D. Fasulo1, E. Jackson1, C. Clark1, R. Beach1, P, Denslow1, R. Bresalier2, P. Paizs3, J. Kinross3, J. Levine4, A. Geis5, F.M. Giardiello5, C.L. Sears5,6, M. Driscoll1
1 Intus Bio, Farmington CT, USA, 2 MD Anderson Cancer Center, Houston TX, USA, 3 Imperial College London, London, UK, 4 Univ. Of Connecticut, CT, USA,
5 Johns Hopkins University School of Medicine, Baltimore, MD, and Biofilm Study Consortium
ABSTRACT:
Conclusions
High-resolution bacterial sequencing enables robust CRC diagnostics. Substrain-level bacterial sequence CRC signatures are present in fecal samples of patients with advanced colorectal polyps and colorectal cancer. Blinded sample accuracy matches current fecal CRC diagnostic sensitivity and specificity, demonstrating for the first time that high resolution bacterial sequence signatures can have comparable sensitivity and specificity to human –omics blood mutational/epigenetic markers.
Biomarker signal reflects disease progression.
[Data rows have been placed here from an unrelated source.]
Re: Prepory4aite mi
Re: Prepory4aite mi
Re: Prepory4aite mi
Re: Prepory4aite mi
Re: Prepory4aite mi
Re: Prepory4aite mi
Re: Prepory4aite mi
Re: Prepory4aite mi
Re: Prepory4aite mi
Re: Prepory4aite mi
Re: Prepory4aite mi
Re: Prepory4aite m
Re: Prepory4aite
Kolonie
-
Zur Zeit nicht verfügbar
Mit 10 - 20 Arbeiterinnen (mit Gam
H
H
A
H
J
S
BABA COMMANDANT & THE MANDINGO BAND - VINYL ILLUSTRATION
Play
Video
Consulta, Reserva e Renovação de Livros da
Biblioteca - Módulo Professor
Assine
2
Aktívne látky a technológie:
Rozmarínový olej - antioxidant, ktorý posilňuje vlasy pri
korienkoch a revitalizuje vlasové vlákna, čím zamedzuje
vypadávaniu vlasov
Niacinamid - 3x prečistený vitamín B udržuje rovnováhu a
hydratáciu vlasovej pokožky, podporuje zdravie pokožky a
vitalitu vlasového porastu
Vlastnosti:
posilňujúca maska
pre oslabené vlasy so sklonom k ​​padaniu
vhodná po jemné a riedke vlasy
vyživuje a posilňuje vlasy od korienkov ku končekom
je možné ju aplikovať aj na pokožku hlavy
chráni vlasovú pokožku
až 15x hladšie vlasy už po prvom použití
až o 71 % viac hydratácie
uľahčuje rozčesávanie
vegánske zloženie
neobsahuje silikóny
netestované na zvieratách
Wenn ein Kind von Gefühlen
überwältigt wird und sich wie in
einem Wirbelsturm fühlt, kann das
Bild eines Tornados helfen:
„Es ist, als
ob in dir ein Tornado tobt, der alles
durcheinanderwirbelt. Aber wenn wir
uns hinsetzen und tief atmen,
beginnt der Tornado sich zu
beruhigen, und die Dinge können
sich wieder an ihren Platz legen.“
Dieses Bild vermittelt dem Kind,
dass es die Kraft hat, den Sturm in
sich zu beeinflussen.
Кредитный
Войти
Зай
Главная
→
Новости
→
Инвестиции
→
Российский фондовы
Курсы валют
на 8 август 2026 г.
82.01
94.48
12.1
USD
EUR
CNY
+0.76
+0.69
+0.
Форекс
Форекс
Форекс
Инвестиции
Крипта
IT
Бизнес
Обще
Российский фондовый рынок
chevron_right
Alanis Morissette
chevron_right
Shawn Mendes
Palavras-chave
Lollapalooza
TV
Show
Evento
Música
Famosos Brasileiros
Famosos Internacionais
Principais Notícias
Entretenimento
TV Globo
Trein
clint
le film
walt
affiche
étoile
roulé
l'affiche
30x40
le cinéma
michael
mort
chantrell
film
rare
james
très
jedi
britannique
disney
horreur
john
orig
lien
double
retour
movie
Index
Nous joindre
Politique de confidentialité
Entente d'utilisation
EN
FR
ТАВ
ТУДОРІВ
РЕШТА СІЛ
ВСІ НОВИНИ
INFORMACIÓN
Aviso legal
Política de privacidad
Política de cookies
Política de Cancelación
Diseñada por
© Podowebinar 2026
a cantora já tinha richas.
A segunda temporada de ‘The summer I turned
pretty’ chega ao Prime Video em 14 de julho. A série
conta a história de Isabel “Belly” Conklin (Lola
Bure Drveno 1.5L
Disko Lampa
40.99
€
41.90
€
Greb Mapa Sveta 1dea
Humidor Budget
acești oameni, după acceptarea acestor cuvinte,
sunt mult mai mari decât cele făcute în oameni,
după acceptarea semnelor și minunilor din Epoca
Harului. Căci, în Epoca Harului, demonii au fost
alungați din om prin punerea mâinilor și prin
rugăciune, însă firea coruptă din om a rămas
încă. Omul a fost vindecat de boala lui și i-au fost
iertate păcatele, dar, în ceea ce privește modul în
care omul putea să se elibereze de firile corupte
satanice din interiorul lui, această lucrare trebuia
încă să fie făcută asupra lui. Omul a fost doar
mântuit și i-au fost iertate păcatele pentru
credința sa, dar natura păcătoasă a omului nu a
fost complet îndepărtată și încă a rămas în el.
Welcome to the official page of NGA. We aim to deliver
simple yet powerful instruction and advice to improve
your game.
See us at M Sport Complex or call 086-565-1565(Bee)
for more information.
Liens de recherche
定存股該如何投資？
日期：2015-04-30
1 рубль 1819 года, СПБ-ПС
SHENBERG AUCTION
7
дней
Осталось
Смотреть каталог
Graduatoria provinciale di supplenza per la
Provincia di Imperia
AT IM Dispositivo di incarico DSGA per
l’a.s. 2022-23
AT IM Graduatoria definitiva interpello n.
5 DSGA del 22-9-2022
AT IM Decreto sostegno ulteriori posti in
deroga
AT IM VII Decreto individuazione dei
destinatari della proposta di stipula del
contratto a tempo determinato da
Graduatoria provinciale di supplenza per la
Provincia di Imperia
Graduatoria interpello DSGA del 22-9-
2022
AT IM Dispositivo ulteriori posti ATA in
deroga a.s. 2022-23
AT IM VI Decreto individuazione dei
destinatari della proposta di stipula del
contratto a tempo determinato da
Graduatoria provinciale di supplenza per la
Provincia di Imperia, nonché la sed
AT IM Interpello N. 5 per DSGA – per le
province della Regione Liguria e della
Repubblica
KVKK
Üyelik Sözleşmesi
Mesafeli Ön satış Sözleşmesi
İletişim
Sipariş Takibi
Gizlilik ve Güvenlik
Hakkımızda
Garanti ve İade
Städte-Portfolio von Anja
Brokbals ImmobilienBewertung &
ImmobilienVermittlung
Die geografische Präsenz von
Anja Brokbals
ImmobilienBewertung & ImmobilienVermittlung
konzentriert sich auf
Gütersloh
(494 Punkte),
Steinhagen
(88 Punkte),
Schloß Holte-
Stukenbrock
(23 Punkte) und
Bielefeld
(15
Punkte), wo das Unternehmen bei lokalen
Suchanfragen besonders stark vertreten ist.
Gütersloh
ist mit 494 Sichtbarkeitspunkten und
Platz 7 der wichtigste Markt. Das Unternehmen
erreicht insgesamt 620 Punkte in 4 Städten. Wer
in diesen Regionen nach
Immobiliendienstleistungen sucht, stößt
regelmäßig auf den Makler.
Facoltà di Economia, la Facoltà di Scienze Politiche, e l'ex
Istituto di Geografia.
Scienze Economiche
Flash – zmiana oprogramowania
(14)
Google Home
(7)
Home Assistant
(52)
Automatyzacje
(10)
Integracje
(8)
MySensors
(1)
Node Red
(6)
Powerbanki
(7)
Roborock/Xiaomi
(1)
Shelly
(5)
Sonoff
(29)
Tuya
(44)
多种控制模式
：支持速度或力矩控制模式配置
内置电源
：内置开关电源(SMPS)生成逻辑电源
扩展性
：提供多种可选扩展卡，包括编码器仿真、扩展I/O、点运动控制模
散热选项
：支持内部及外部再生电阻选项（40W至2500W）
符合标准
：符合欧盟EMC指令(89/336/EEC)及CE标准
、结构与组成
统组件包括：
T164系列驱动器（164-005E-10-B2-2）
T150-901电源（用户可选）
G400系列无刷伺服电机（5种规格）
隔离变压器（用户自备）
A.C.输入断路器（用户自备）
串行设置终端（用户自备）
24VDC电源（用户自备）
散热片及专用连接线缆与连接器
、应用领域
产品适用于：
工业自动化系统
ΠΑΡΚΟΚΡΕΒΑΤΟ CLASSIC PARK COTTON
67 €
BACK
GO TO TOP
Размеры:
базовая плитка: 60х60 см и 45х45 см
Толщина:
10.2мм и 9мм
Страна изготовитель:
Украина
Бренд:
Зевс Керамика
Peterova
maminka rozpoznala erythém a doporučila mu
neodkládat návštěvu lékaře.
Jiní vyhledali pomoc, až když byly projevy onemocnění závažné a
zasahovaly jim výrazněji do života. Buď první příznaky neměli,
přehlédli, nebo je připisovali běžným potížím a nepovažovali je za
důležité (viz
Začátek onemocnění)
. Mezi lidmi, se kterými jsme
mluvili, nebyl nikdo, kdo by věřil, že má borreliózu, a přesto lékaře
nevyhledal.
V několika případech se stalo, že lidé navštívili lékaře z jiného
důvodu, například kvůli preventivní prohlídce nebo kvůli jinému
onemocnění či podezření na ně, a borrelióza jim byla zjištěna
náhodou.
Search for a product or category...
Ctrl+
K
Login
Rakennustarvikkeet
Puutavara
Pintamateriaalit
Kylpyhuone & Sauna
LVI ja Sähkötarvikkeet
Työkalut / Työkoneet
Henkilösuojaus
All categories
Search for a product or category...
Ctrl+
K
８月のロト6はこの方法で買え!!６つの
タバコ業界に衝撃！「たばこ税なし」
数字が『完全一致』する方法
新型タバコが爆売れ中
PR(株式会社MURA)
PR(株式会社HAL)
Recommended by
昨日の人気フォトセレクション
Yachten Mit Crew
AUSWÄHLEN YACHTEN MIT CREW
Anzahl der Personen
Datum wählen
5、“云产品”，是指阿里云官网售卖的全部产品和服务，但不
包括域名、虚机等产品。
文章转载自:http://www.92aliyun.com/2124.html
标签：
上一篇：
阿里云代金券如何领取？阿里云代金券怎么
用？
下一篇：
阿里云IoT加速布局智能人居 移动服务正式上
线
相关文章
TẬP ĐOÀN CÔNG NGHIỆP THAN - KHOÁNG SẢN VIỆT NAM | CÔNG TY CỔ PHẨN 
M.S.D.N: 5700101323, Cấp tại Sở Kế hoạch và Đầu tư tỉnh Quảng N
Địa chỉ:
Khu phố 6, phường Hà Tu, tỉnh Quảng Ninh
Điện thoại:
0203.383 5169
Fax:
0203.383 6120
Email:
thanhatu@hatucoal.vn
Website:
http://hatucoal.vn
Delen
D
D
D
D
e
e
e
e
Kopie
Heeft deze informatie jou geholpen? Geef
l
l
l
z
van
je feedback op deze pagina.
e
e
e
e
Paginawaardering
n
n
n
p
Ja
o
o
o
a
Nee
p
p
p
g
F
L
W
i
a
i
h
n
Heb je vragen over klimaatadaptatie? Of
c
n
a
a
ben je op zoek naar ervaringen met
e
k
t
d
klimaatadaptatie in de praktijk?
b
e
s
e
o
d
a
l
Biomarkers enable stratification of fecal samples across disease progression, from controls (no lesion) to advanced colorectal polyps, to CRC, enabling accessible and dynamic platform screening for earlier CRC risk assessment.
Unique approach uncovers both known and novel microbial signatures - Database independent, hypothesis free analysis, unique to this platform, independently reinforces over a decade of CRC association with biofilms containing genotoxic pathogens and oral bacteria, while adding capability enabling discovery and inclusion of previously uncharacterized bacteria with strong CRC association.
Early microbial signals may inform novel therapeutic intervention strategies. Detection of CRC-related bacteria in precancer suggests new opportunities for monitoring early intervention and risk reduction strategies at the microbial biofilm stage.